Abstract
This project develops and evaluates an inquiry-based AI Teaching Assistant (AI TA) designed to foster deeper cognitive engagement in management education. As generative AI becomes increasingly embedded in students’ learning practices, it often encourages answer-seeking behavior and reduces the need for independent reasoning. This creates a central pedagogical challenge: how to integrate AI into teaching while preserving, and ideally strengthening, students’ critical thinking. Supported by a Teaching Development Grant (TDG), this project addresses this challenge by redefining the role of AI from an answer provider to an inquiry facilitator.

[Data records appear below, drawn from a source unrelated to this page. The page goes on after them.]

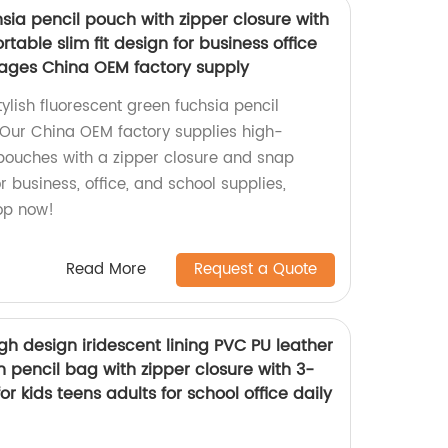
sia pencil pouch with zipper closure with
table slim fit design for business office
l ages China OEM factory supply
tylish fluorescent green fuchsia pencil
 Our China OEM factory supplies high-
l pouches with a zipper closure and snap
r business, office, and school supplies,
hop now!
Read More
Request a Quote
h design iridescent lining PVC PU leather
 pencil bag with zipper closure with 3-
for kids teens adults for school office daily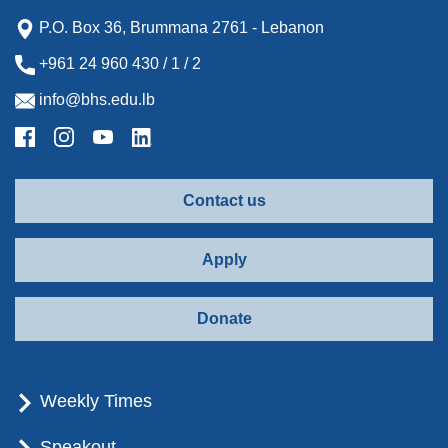
P.O. Box 36, Brummana 2761 - Lebanon
+961 24 960 430 / 1 / 2
info@bhs.edu.lb
Contact us
Apply
Donate
Weekly Times
Speakout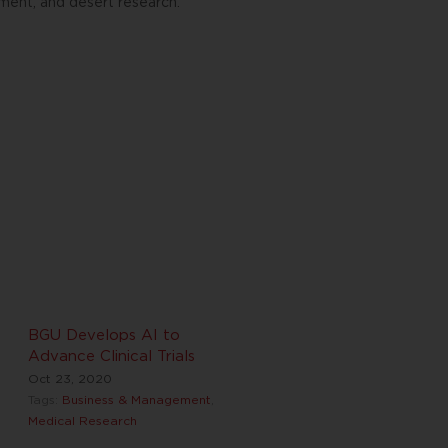
ment, and desert research.
BGU Develops AI to
Advance Clinical Trials
Oct 23, 2020
Tags:
Business & Management
,
Medical Research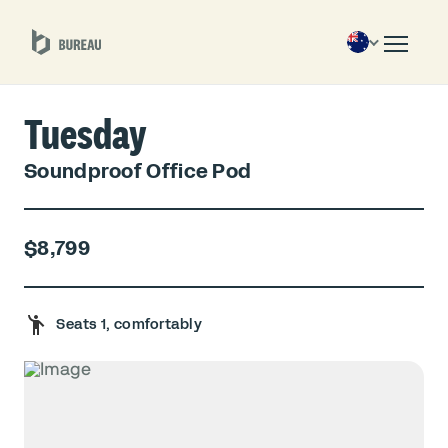
Tuesday
Soundproof Office Pod
$8,799
Seats 1, comfortably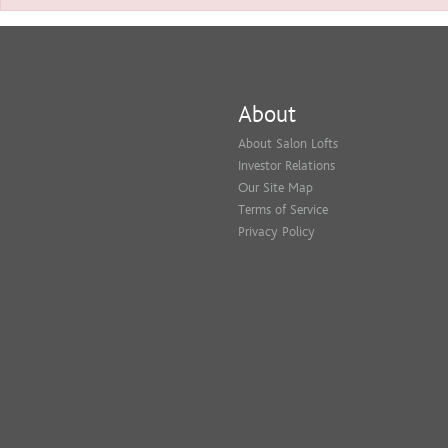
About
About Salon Lofts
Investor Relations
Our Site Map
Terms of Service
Privacy Policy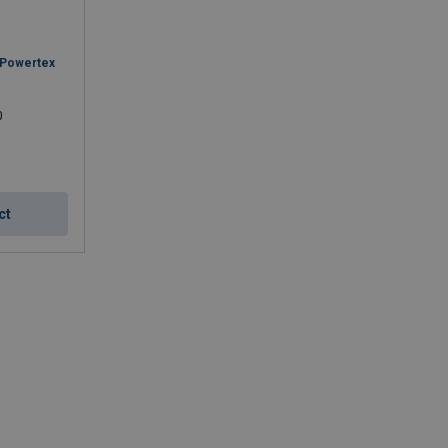
 Powertex
0
ct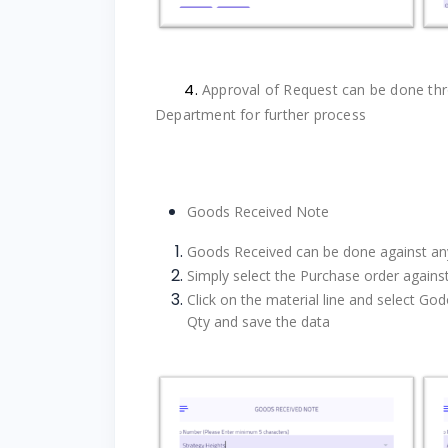
4.
Approval of Request can be done thr
Department for further process
Goods Received Note
Goods Received can be done against a
Simply select the Purchase order agains
Click on the material line and s
elect Go
Qty and save the data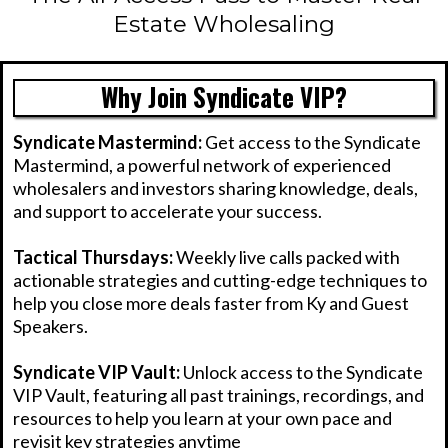
Estate Wholesaling
Why Join Syndicate VIP?
Syndicate Mastermind:
Get access to the Syndicate
Mastermind, a powerful network of experienced
wholesalers and investors sharing knowledge, deals,
and support to accelerate your success.
Tactical Thursdays:
Weekly live calls packed with
actionable strategies and cutting-edge techniques to
help you close more deals faster from Ky and Guest
Speakers.
Syndicate VIP Vault:
Unlock access to the Syndicate
VIP Vault, featuring all past trainings, recordings, and
resources to help you learn at your own pace and
revisit key strategies anytime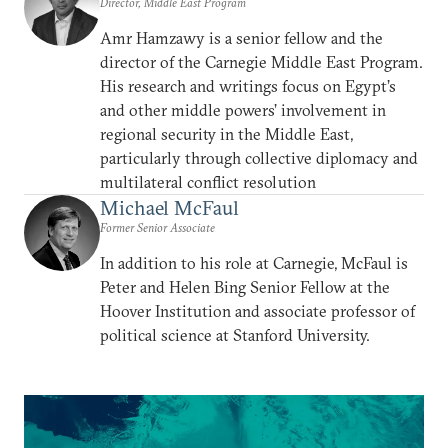
Director, Middle East Program
Amr Hamzawy is a senior fellow and the
director of the Carnegie Middle East Program.
His research and writings focus on Egypt’s
and other middle powers’ involvement in
regional security in the Middle East,
particularly through collective diplomacy and
multilateral conflict resolution
Michael McFaul
Former Senior Associate
In addition to his role at Carnegie, McFaul is
Peter and Helen Bing Senior Fellow at the
Hoover Institution and associate professor of
political science at Stanford University.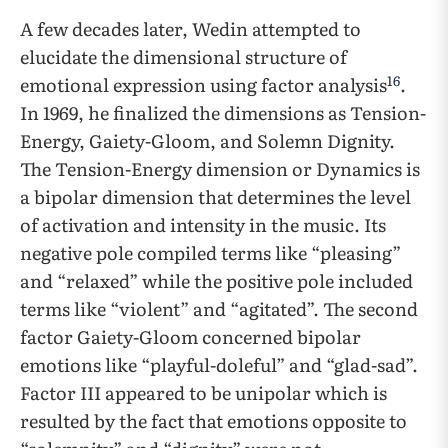
A few decades later, Wedin attempted to
elucidate the dimensional structure of
16
emotional expression using factor analysis
.
In 1969, he finalized the dimensions as Tension-
Energy, Gaiety-Gloom, and Solemn Dignity.
The Tension-Energy dimension or Dynamics is
a bipolar dimension that determines the level
of activation and intensity in the music. Its
negative pole compiled terms like “pleasing”
and “relaxed” while the positive pole included
terms like “violent” and “agitated”. The second
factor Gaiety-Gloom concerned bipolar
emotions like “playful-doleful” and “glad-sad”.
Factor III appeared to be unipolar which is
resulted by the fact that emotions opposite to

The AI TA was implemented in an undergraduate strategic management course at the University of Hong Kong. The system was trained on course-specific materials, including lecture slides, teaching notes, case materials, and transcripts, allowing it to provide contextually relevant support aligned with the instructor’s pedagogy. Unlike conventional AI tools, the chatbot was designed to guide students through structured questioning rather than provide direct answers. Its primary objective was to prompt students to engage more actively with course concepts, articulate their reasoning, and develop independent problem-solving skills.
The project was implemented in two stages. The initial deployment revealed important limitations: student usage was relatively low, and interactions were largely driven by answer-seeking behavior. These patterns highlighted a key tension in AI-supported learning—while students value efficiency, this often comes at the expense of deeper cognitive engagement. In response, the AI TA was redesigned to adopt a more inquiry-driven interaction style, emphasizing guided questioning, iterative dialogue, and integration into course assignments.
The revised implementation led to a substantial increase in student engagement and a qualitative shift in how students interacted with the tool. Rather than using the AI as a shortcut for answers, students engaged in more sustained exchanges that required them to think through problems, evaluate alternatives, and refine their understanding. Analysis of interaction data and student feedback suggests that inquiry-based AI can effectively encourage active learning when its design aligns with pedagogical objectives and when its use is embedded within course structure.
Overall, this project demonstrates that the educational impact of AI depends less on the technology itself and more on how it is designed and integrated into teaching. By shifting AI from a source of answers to a mechanism for inquiry, the AI TA provides a scalable approach to leveraging generative AI in ways that enhance, rather than undermine, critical thinking in higher education.